> **WORK REQUEST**
Show every line in the material below in which the string "درباره" appears.

■ ■ ■ ■

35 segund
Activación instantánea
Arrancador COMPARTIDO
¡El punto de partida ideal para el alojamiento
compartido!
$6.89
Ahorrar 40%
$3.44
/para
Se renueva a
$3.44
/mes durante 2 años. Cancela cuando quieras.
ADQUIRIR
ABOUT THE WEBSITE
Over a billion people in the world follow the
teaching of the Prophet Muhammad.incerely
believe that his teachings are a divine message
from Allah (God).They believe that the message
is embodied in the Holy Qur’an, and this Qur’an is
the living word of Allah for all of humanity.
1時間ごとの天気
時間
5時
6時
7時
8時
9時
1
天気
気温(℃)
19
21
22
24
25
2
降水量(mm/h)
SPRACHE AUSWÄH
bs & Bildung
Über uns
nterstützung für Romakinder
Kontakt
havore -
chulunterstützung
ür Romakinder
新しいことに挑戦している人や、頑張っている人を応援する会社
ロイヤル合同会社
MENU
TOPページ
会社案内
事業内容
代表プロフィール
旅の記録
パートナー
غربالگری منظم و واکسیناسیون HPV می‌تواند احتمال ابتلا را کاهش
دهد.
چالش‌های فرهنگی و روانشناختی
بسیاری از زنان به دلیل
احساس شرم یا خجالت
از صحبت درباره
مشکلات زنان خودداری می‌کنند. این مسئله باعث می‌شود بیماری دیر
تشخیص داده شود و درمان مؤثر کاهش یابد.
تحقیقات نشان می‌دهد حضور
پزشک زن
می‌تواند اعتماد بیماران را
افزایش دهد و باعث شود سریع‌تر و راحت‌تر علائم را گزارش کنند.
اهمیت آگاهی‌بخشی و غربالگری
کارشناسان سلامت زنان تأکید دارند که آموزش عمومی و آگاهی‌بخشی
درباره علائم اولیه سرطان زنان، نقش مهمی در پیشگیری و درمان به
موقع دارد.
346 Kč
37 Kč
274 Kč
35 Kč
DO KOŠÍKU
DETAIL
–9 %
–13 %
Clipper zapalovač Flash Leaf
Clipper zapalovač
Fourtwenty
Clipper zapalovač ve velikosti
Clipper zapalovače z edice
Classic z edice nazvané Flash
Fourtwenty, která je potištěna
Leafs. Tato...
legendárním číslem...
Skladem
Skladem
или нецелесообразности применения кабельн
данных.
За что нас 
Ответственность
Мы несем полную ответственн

■ ■ ■ ■

> **ANSWER TO THIS PROBLEM**
از صحبت درباره
درباره علائم اولیه سرطان زنان، نقش مهمی در پیشگیری و درمان به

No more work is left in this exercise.